* **TASK GOAL**: Copy the DBpedia post word for word, in full.

June 9, 2009
Meaning-mining Wikipedia
DBpedia extracts information from Wikipedia, building a database that you can query. This isn’t easy because much of the information in Wikipedia is unstructured. On the other hand, there’s an awful lot that’s structured enough so that an algorithm can reliably deduce the semantic content from the language and the layout. For example, the boxed info on bio pages is pretty standardized, so your algorithm can usually assume that the text that follows “Born: ” is a date and not a place name. As the DBpedia site says:
The DBpedia knowledge base currently describes more than 2.6 million things, including at least 213,000 persons, 328,000 places, 57,000 music albums, 36,000 films, 20,000 companies. The knowledge base consists of 274 million pieces of information (RDF triples). It features labels and short abstracts for these things in 30 different languages; 609,000 links to images and 3,150,000 links to external web pages; 4,878,100 external links into other RDF datasets, 415,000 Wikipedia categories, and 75,000 YAGO categories.
Over time, the site will get better and better at extracting info from Wikipedia. And as it does so, it’s building a generalized corpus of query-able knowledge.

* **INFORMATION GIVEN**:
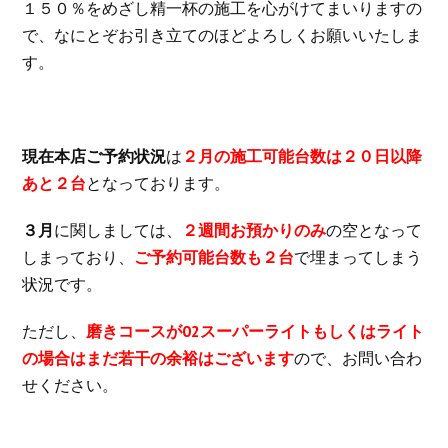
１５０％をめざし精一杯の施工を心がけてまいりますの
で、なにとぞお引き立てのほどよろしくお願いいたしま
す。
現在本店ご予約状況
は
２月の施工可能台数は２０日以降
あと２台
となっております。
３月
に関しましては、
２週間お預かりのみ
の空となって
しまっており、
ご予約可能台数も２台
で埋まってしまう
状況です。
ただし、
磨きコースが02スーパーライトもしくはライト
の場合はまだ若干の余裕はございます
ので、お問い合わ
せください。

...

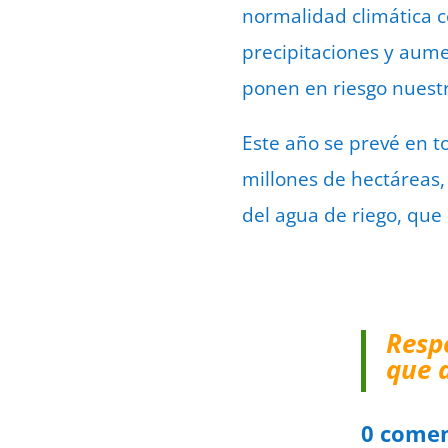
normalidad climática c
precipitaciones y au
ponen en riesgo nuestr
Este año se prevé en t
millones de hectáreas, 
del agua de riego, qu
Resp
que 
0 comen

* **ANSWER FOR THIS EXERCISE**:
June 9, 2009
Meaning-mining Wikipedia
DBpedia extracts information from Wikipedia, building a database that you can query. This isn’t easy because much of the information in Wikipedia is unstructured. On the other hand, there’s an awful lot that’s structured enough so that an algorithm can reliably deduce the semantic content from the language and the layout. For example, the boxed info on bio pages is pretty standardized, so your algorithm can usually assume that the text that follows “Born: ” is a date and not a place name. As the DBpedia site says:
The DBpedia knowledge base currently describes more than 2.6 million things, including at least 213,000 persons, 328,000 places, 57,000 music albums, 36,000 films, 20,000 companies. The knowledge base consists of 274 million pieces of information (RDF triples). It features labels and short abstracts for these things in 30 different languages; 609,000 links to images and 3,150,000 links to external web pages; 4,878,100 external links into other RDF datasets, 415,000 Wikipedia categories, and 75,000 YAGO categories.
Over time, the site will get better and better at extracting info from Wikipedia. And as it does so, it’s building a generalized corpus of query-able knowledge.